Bus Stop! At LtD Caribbean Sailing School
the conductor hollers as he hangs out the door of the Toyota van, barely slowing down. We have been waiting to hear the name of our village and finally our bus is here! We step to the street and signal to the driver.
The bus already has 10-12 people on board but I’ve counted 20 or more on a busy evening. The conductor orchestrates our seating arrangement according to size, weight and destination.This happens quick: one person hops out, you jump to the back, another scoots over, babies and packages are passed back and forth, the first person jumps back in again – like a human game of Tetris. In a country that prides itself in slowing down, I find this procedure a little ironic.
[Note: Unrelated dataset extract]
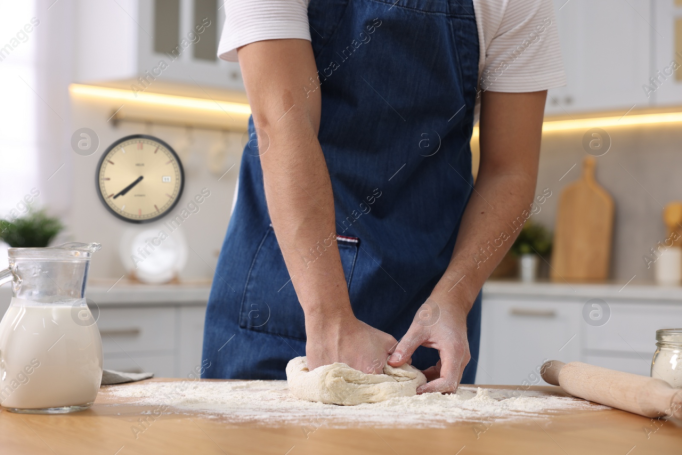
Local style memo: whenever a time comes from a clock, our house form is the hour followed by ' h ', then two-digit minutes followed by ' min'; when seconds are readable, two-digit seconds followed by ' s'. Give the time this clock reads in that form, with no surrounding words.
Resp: 7 h 39 min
The Soca music is blaring and no one says a word except a loud “Bus stop!” when a rider is approaching a destination. The bus slows, the rider scrambles out pressing a coin into the waiting hand. Once I made the mistake of paying with the wrong coin and the conductor chased after me. I paid too much. The Barbados dollar I gave him was worth twice as much as I owed.
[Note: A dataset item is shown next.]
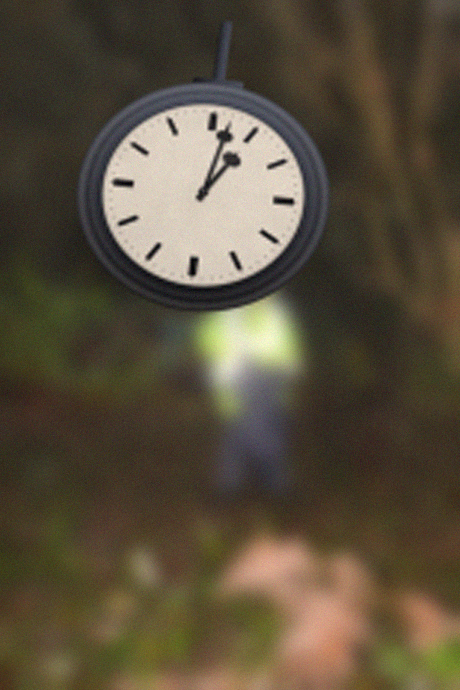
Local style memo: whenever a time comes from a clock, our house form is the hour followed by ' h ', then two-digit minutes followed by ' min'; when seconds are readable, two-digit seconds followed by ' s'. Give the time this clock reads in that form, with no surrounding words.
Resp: 1 h 02 min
Riding the dollar bus is such a part of the culture on the islands. St. Vincent, Bequia, and Grenada all have a form of this type of transportation system. No schedule, no official bus stops and no route map. The names of the buses vary and you wonder about the message behind the names like Uncle Man. Con Quest and Blingie. The monikers are as colorful as the artwork on these people movers. If you see one coming, wave them down and be ready to jump in! Hold on, here we go!